Le salon du livre de Montreuil, capitale symbolique de la littérature de jeunesse en France, est en danger. Oh, pas le salon lui-même, qui, en tant qu’évènement commercial, en tant que foire-à-tout et à Martine, ne peut que perdurer en notre monde où la relation marchande devient la norme du lien social. Ce qui risque de disparaître, ce sont toutes les opérations qui entourent et donnent leur sens humain à ce salon – le travail des petites mains de Seine-Saint-Denis, qui depuis 25 ans fabriquent du lien entre les livres et les enfants. Pourquoi cet essentiel travail de fond est-il remis en question ? Parce que le Conseil Général du Neuf-Trois (de gauche, s’il vous plaît) coupe les vivres. Dans le même temps très exactement, Claude Bartolone, président dudit Conseil Général, pousse des cris indignés, et sans doute de bonne foi, pour alerter sur « la culture en danger ». Comme quoi ça ne serait pas sa faute, mais celle du gouvernement, qui sabre les finances des collectivités territoriales tout en leur déléguant davantage de compétences. Tiens, ça me rappelle un livre pour enfants, c’est dire si la littérature jeunesse nous donne des outils pour déchiffrer les enjeux de pouvoir… Nous ne sommes pas dans le monde éthéré des purs esprits de la culture, mais dans celui, âpre et trivialement combattif, de la politique, sèn-sèn-dni-staïle… De la bombe, bébé.

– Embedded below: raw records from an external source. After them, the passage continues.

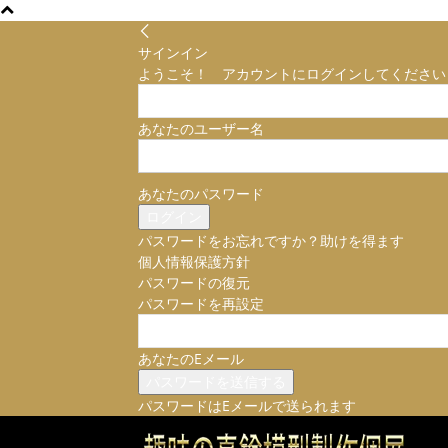
サインイン
ようこそ！ アカウントにログインしてください
あなたのユーザー名
あなたのパスワード
パスワードをお忘れですか？助けを得ます
個人情報保護方針
パスワードの復元
パスワードを再設定
あなたのEメール
パスワードはEメールで送られます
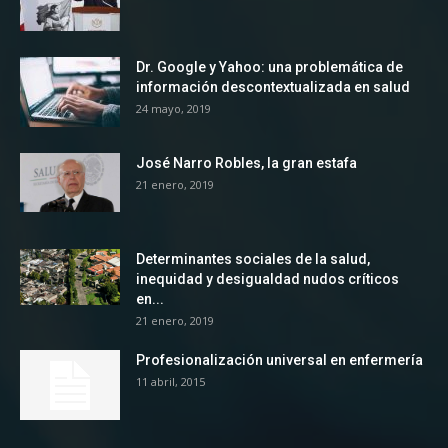
Dr. Google y Yahoo: una problemática de
información descontextualizada en salud
24 mayo, 2019
José Narro Robles, la gran estafa
21 enero, 2019
Determinantes sociales de la salud,
inequidad y desigualdad nudos críticos
en...
21 enero, 2019
Profesionalización universal en enfermería
11 abril, 2015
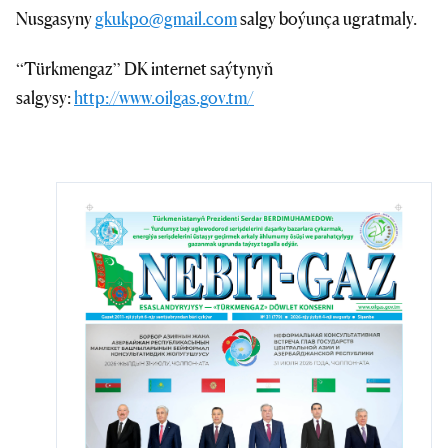
Nusgasyny
gkukpo@gmail.com
salgy boýunça ugratmaly.
“Türkmengaz” DK internet saýtynyň
salgysy:
http://www.oilgas.gov.tm/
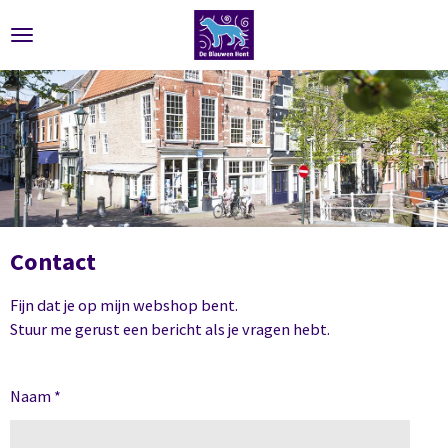
Ga
direct
naar
de
hoofdinhoud
Contact
Fijn dat je op mijn webshop bent.
Stuur me gerust een bericht als je vragen hebt.
Naam *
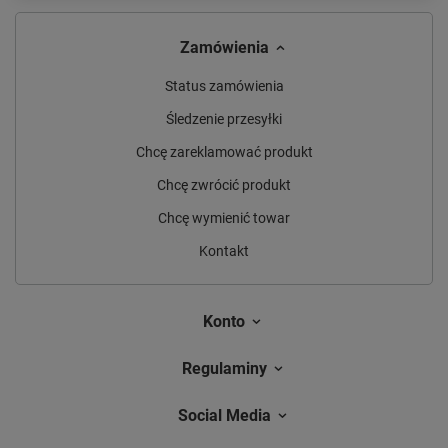
Zamówienia
Status zamówienia
Śledzenie przesyłki
Chcę zareklamować produkt
Chcę zwrócić produkt
Chcę wymienić towar
Kontakt
Konto
Regulaminy
Social Media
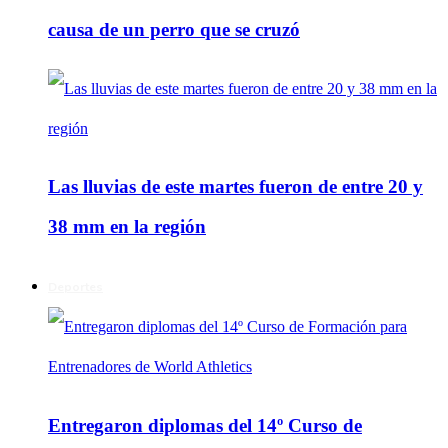
causa de un perro que se cruzó
Las lluvias de este martes fueron de entre 20 y
38 mm en la región
Deportes
Entregaron diplomas del 14º Curso de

J’ai posté un petit message de soutien sur le site « Le pouvoir des livres », dédié à la défense et à l’illustration de l’oeuvre de Montreuil et, ce faisant, j’ai parcouru les autres contributions. Je suis tombé en arrêt devant le dessin offert par Mario Ramos, que je reproduis ci-dessus… Au fond, c’est ce dessin que je voulais aujourd’hui placer devant vos yeux, relayer ici les misères de Montreuil n’étant qu’un beau prétexte (même si soutenir le salon ne peut pas faire de mal). J’admire énormément Mario Ramos, et je tiens son Quand j’étais petit pour l’un des plus beaux livres jeunesse du monde (par conséquent, l’un des plus beaux livres du monde).

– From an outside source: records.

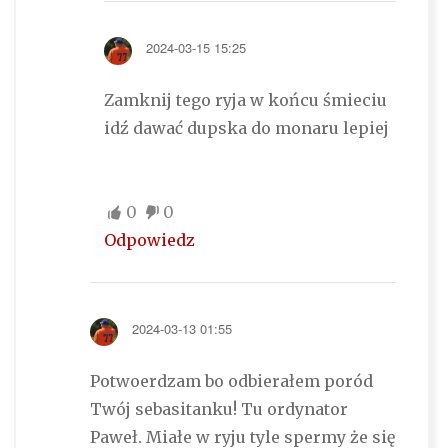
2024-03-15 15:25
Zamknij tego ryja w końcu śmieciu
idź dawać dupska do monaru lepiej
0
0
Odpowiedz
2024-03-13 01:55
Potwoerdzam bo odbierałem poród
Twój sebasitanku! Tu ordynator
Paweł. Miałe w ryju tyle spermy że się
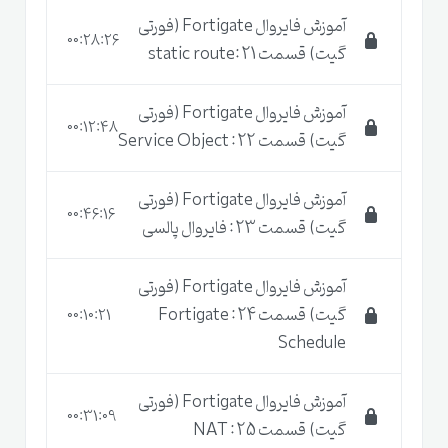
آموزش فایروال Fortigate (فورتی
00:28:26
گیت) قسمت 21 :static route
آموزش فایروال Fortigate (فورتی
00:12:48
گیت) قسمت 22 : Service Object
آموزش فایروال Fortigate (فورتی
00:46:16
گیت) قسمت 23 : فایروال پالسی
آموزش فایروال Fortigate (فورتی
گیت) قسمت 24 : Fortigate
00:10:21
Schedule
آموزش فایروال Fortigate (فورتی
00:31:09
گیت) قسمت 25 : NAT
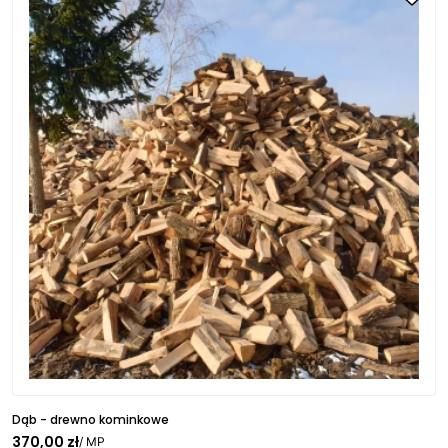
Dąb - drewno kominkowe
370,00 zł
/ MP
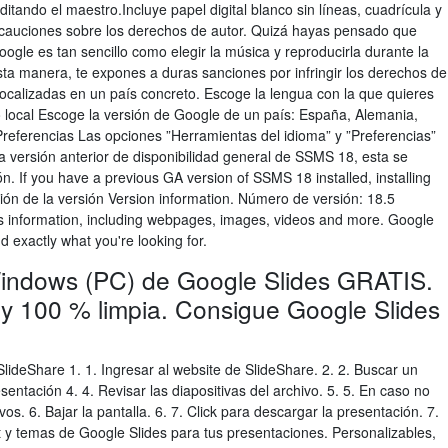
itando el maestro.Incluye papel digital blanco sin líneas, cuadrícula y
ecauciones sobre los derechos de autor. Quizá hayas pensado que
gle es tan sencillo como elegir la música y reproducirla durante la
ta manera, te expones a duras sanciones por infringir los derechos de
localizadas en un país concreto. Escoge la lengua con la que quieres
 local Escoge la versión de Google de un país: España, Alemania,
Preferencias Las opciones ”Herramientas del idioma” y ”Preferencias”
a versión anterior de disponibilidad general de SSMS 18, esta se
ón. If you have a previous GA version of SSMS 18 installed, installing
ión de la versión Version information. Número de versión: 18.5
s information, including webpages, images, videos and more. Google
d exactly what you're looking for.
Windows (PC) de Google Slides GRATIS.
s y 100 % limpia. Consigue Google Slides
deShare 1. 1. Ingresar al website de SlideShare. 2. 2. Buscar un
sentación 4. 4. Revisar las diapositivas del archivo. 5. 5. En caso no
os. 6. Bajar la pantalla. 6. 7. Click para descargar la presentación. 7.
t y temas de Google Slides para tus presentaciones. Personalizables,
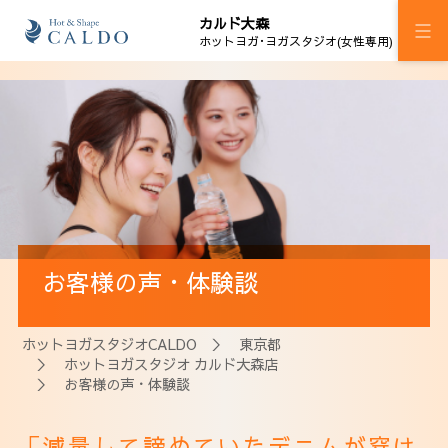
カルド大森
ホットヨガ･ヨガスタジオ(女性専用)
施設案内
プログラム
スケジュール
料金
お客様の声・体験談
ウェルチケ
法人会員
ホットヨガスタジオCALDO
＞
東京都
＞
ホットヨガスタジオ カルド大森店
アクセス
＞ お客様の声・体験談
「減量して諦めていたデニムが穿け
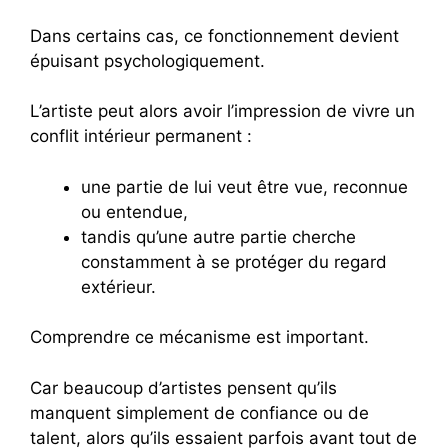
Dans certains cas, ce fonctionnement devient
épuisant psychologiquement.
L’artiste peut alors avoir l’impression de vivre un
conflit intérieur permanent :
une partie de lui veut être vue, reconnue
ou entendue,
tandis qu’une autre partie cherche
constamment à se protéger du regard
extérieur.
Comprendre ce mécanisme est important.
Car beaucoup d’artistes pensent qu’ils
manquent simplement de confiance ou de
talent, alors qu’ils essaient parfois avant tout de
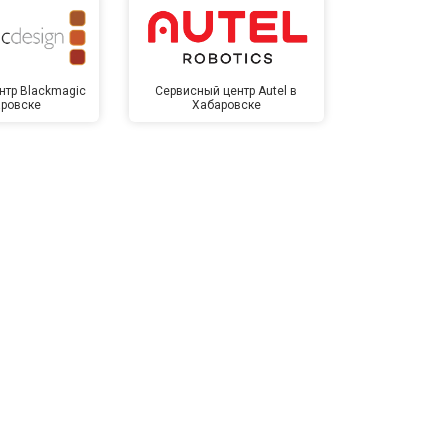
нтр Blackmagic
Сервисный центр Autel в
Сервисный 
аровске
Хабаровске
Хаба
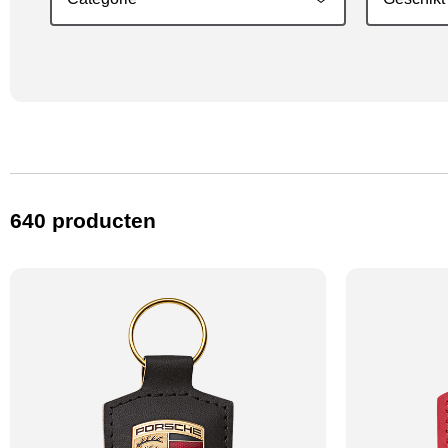
Kleur
Price (€)
640
producten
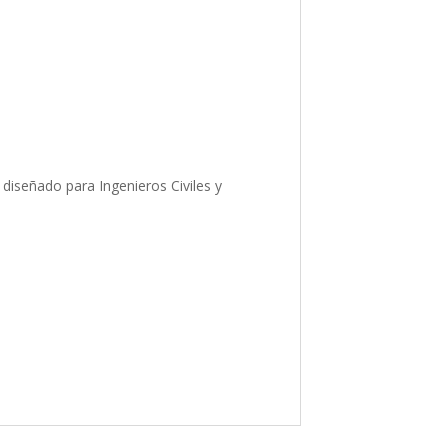
 diseñado para Ingenieros Civiles y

Et ce dessin-là, quelle merveille ! Quelle simplicité, quelle profondeur ! Tout est dit là, que je vais cependant paraphraser, et mon exégèse sera forcément plus laborieuse qu’un trait de plume : la littérature sert à ceci, très exactement ceci, à ce qu’un chat puisse pleurer en lisant l’histoire d’un chien, puisque celui-ci et celui-là ont en commun, au-delà de toutes leurs différences, leur condition d’êtres humains (sic). Comme je l’ai raconté ailleurs, je me sens tel un chat qui aboie – je ne pouvais que me sentir viscéralement atteint par ce dessin. J’en ronronne et jappe.
Post-scriptum éphémère posé sur l’actualité : les trois prochains jours, le Fond du Tiroir (c’est à dire essentiellement moi-même, suppléé sur certaines plages par Madame la présidente de l’association FdT, et par Marilyne Mangione) tiendra dignement son stand sur un autre salon, le Printemps du livre de Grenoble, dont le visuel est éhontément pompé sur Impitoyable d’Eastwood mais sinon c’est bien.